Geduckt schob ich mich dem Ausgang entgegen. Das Dach des Ausgangstunnels war innen etwa einen Meter hoch. Normalerweise wird innen noch ein Lederzelt in den Iglu gehängt, an Pflöcken, die von außen auf dem gerundeten Dach verankert sind. Dies schirmt noch besser gegen die Kälte ab. In dieser Schlafperiode jedoch hatten wir das Zelt nicht aufgestellt; allerdings hing vor dem Ausgang eine Felljacke.
Vorsichtig kroch ich durch den breiter werdenden Tunnel. Hinter mir hörte ich Imnak.
Draußen schob ich vorsichtig die Schneeblöcke zur Seite, die lose den Eingang versperrten. Man versiegelt den Iglu nicht, was sehr gefährlich sein kann: man braucht eine gute Lüftung, besonders, wenn die Lampen brennen.
Als ich mich aus der Öffnung schob, hatte ich das Messer in der Hand. Vorsichtig sah ich mich um. Gleich darauf richtete sich Imnak lauernd neben mir auf.
Es schien alles ruhig zu sein.
Poalu und Arlene und Audrey krochen ebenfalls ins Freie.

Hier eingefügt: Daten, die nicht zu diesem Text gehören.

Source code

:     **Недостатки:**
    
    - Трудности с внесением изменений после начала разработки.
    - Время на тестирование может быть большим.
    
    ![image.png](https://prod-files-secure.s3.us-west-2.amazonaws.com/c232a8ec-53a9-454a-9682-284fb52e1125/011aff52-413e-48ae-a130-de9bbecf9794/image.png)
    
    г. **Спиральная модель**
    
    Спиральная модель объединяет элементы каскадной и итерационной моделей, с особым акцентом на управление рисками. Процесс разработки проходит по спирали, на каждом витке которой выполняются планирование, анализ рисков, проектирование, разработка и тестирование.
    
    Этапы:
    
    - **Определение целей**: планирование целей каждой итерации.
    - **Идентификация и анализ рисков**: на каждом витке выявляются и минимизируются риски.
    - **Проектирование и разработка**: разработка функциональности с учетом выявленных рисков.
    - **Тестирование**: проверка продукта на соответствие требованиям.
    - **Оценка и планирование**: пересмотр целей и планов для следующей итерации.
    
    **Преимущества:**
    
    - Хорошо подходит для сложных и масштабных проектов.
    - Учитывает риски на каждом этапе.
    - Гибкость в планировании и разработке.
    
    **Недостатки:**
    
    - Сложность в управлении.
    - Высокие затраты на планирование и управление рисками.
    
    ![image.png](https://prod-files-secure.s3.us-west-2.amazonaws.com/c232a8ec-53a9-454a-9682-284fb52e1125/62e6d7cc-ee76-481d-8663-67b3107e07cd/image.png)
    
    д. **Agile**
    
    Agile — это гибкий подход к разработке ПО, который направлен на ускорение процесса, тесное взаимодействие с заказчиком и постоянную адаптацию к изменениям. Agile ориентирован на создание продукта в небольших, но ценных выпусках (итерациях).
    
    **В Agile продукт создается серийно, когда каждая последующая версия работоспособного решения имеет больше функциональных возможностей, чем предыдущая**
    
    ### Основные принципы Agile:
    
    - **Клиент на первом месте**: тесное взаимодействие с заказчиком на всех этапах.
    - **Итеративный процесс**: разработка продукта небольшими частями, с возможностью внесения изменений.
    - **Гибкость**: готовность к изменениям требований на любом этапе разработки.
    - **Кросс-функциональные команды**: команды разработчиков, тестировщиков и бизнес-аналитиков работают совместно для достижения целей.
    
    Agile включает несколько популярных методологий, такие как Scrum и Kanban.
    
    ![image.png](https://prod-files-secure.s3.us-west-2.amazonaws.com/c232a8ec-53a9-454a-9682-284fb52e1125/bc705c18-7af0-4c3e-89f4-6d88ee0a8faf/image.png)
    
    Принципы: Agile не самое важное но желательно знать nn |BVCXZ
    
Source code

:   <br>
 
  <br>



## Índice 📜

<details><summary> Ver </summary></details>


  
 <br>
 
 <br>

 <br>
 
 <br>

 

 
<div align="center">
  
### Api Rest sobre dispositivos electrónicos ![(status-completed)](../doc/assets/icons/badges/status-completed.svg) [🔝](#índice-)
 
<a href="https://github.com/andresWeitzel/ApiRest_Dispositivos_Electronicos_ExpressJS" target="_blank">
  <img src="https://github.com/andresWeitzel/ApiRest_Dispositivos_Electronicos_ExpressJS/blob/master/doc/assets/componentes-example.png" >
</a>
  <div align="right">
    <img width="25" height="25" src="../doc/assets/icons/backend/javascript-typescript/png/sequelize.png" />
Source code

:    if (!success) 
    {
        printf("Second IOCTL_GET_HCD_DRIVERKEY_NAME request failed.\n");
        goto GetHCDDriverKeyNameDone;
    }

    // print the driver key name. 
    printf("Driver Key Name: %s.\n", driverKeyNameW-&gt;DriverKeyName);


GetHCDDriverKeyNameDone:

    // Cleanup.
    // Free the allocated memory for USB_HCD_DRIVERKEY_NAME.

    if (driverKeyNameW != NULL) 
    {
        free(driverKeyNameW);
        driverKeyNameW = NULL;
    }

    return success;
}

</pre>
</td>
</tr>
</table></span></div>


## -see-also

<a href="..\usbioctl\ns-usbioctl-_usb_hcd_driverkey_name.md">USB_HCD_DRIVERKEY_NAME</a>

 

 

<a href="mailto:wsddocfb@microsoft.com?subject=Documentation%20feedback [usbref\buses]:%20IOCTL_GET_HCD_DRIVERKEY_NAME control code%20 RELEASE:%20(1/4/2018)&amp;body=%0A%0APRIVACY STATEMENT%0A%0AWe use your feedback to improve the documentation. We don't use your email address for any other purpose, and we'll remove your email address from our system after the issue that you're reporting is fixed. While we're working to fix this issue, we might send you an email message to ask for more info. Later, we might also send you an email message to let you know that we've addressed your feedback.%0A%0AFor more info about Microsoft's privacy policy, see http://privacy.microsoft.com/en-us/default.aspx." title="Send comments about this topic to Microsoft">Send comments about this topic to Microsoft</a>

Noch immer zuckte das Nordlicht am Himmel.
Während die Mädchen am Eingang blieben, erkundeten Imnak und ich mit gezogenen Messern die unmittelbare Umgebung.
»Nichts«, sagte ich zu Imnak. »Dabei war bestimmt etwas hier, wir haben es doch deutlich gehört.«
»Hast du Spuren gefunden?« fragte Arlene.
»Nein.«
»Das Eis ist hart«, stellte Imnak fest.
»Aber es war etwas hier«, sagte ich.
»Ja«, meinte Imnak.
»Das oder der Unbekannte ist fort«, sagte ich und sah mich um. Wir steckten unsere Messer ein.
»Vielleicht war es doch nichts«, sagte Arlene. »Vielleicht habt ihr nur das Eis oder den Wind gehört.«
»Nein«, sagte ich. »Wir hatten Besuch.«
»Aii!« schrie Imnak plötzlich auf und deutete zum Himmel. Arlene fiel in seinen Schrei ein.
Die Lichter am Himmel, jene vage schimmernden, sich verschiebenden Lichterscheinungen, hundert Meilen hoch, stellten vorübergehend das riesige, abstoßende Gesicht eines Kur dar.
Schweigend starrte Imnak auf die Erscheinung, und ich machte es ihm nach. Arlene stand neben mir und klammerte sich an meinem Arm fest.
Kein Zweifel – am Himmel strahlte eindeutig das Gesicht eines Kur. Der Umriß war struppig. Die Augen schienen zu lodern, als brenne Feuer darin. Die Nüstern waren gebläht, das Maul wies zahlreiche Reißzähne auf. Dann wurden die Lippen zurückgezogen, beim Kur das Zeichen, daß er sich auf etwas freut oder über etwas amüsiert. Im nächsten Augenblick lagen die Ohren dicht am Kopf. Schließlich verschwand das Licht, wobei die Augen bis zuletzt blieben. Doch ehe sich die Ohren anlegten, sah ich, daß eines von ihnen, das linke, halb abgerissen war. Schließlich waren sämtliche Lichterscheinungen verschwunden, vor uns lagen nur die Sterne und die Polarnacht.